Get free updates on the war in Ukraine
We will send you a myFT Daily Digest e-mail to round up the latest The war in Ukraine news every morning.
The European Union could provide alternative routes for almost all of Ukraine’s grain exports following Russia’s decision to stop their passage through the Black Sea, the bloc’s agriculture commissioner said.
Janusz Wojciechowski said on Tuesday that the EU should expand its “streets of solidarity” – road, river and rail links first established in 2022 after Russia’s large-scale invasion of Ukraine – to allow more food to be transported from Ukraine and Moldova to EU ports for further shipments to Africa and Asia.
“We are ready to export almost everything that Ukraine needs along the roads of solidarity[to send]. . . about 4 million tons per month. We reached this volume in November 2022,” he said at a press conference in Brussels after the meeting of agriculture ministers.
The EU Solidarity Stripes it currently transports about 60 percent of Ukraine’s grain exports, with the remaining 40 percent going via the Black Sea.
Russia’s decision earlier this month to back off from the UN-backed Black Sea Grain Initiative, which guaranteed safe passage for ships using the route, raised prices.
Wheat prices across Russia climbed to a five-month high on Tuesday expanded his attacks to ports that transport grain by river to Romania and destroyed a grain silo in Odessa.
Wheat futures traded in Chicago rose as much as 2.6 percent to $7.7725 a bushel, their highest since mid-February.
Between them, Russia and Ukraine produce about 30 percent of the world’s traded wheat, raising fears of shortages.
Wojciechowski said transit costs, such as train and truck rental costs, for Ukrainian grain were too high and that the EU should subsidize them, otherwise customers would buy cheaper Russian products instead.
He also supported Ukraine’s demand to move customs and health checks on food cargo from the EU’s borders to its ports to reduce queues and costs.
“Work is intensifying to increase the capacity of solidarity lanes and also to ensure that we can streamline procedures and facilitate trade flows,” said Miriam Garcia Ferrer, the European Commission’s trade spokesperson.
Lithuania proposed opening a northern route from Poland to the Baltic ports. In the letter, Vilnius asked the commission to invest in the route, which it said could transport 25 million tonnes of grain a year.
Kęstutis Navickas, Lithuania’s agriculture minister, told reporters that European railway companies should pay for the modernization of the necessary infrastructure. The railway gauge in Ukraine is different than in Poland, so cargo has to be moved from one train to another at the border.
Kyiv also wrote a request to Brussels for financial support and the transfer of customs and health controls.
Since the start of the war in February 2022, 41 million tonnes of grain, oilseeds and related products have left Ukraine via solidarity routes, compared to 33 million tonnes via the Black Sea.
Wojciechowski also said that the commission will discuss the request of Poland, Bulgaria, Hungary, Romania and Slovakia next month expand business curbs on the import of grain from Ukraine. Five frontline states say the crop glut has depressed prices for their own farmers and depleted storage space – although Poland’s farm commissioner said much has now moved on.
They lifted the import ban after the commission agreed that Ukrainian shipments of five types of grain would only pass through the country on their way to other destinations.
The five countries want to extend the restrictions to berries and other crops and extend the measures beyond their scheduled expiration on September 15.
Robert Telus, Poland’s agriculture minister, has faced calls from farmers to resign over the issue, and the government is trying to appease them ahead of national elections in the fall.
But German Agriculture Minister Cem Özdemir criticized the five countries for proposing the restrictions despite taking 100 million euros of EU money to compensate farmers for lost income. “It is not acceptable for states to receive funding from Brussels as a form of mitigation and then still close their borders,” he told reporters.

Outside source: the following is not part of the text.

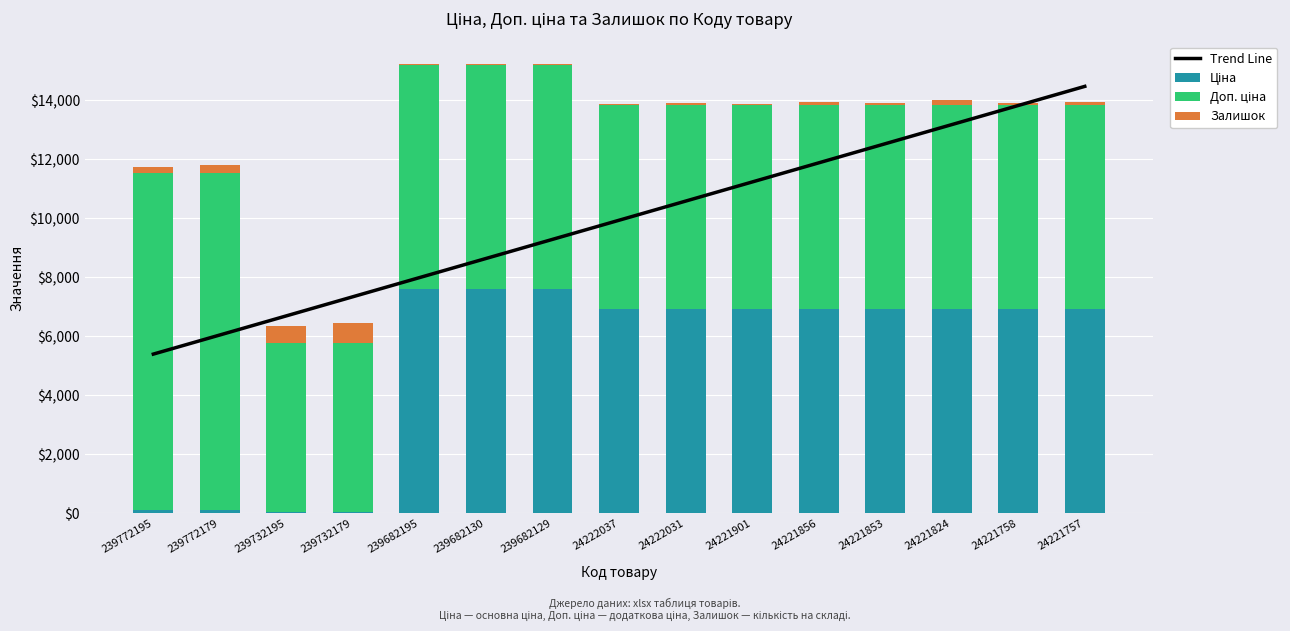

At 239682130, list the series in order from smallest to largest.

Залишок, Ціна, Доп. ціна, Trend Line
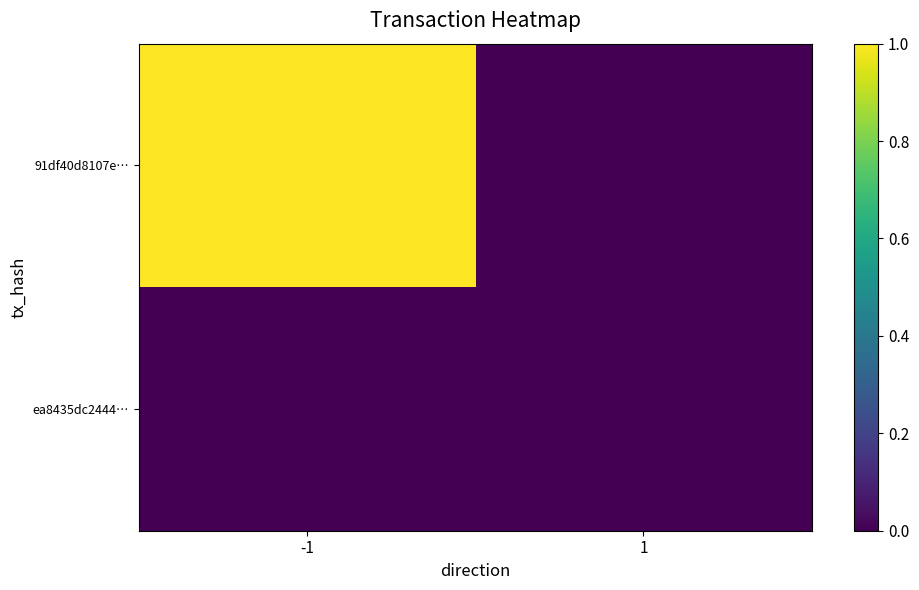

How many distinct data groups are displayed?

2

Luis Planas, Spain’s agriculture minister, who chaired Tuesday’s ministerial meeting, said there were “mixed feelings” about the idea.
Ukrainian President Volodymyr Zelenskyy attacked this move in his late-night speech on Monday. “Any extension of restrictions is absolutely unacceptable and downright un-European. Europe has the institutional capacity to act more rationally than closing borders for a specific product,” he said.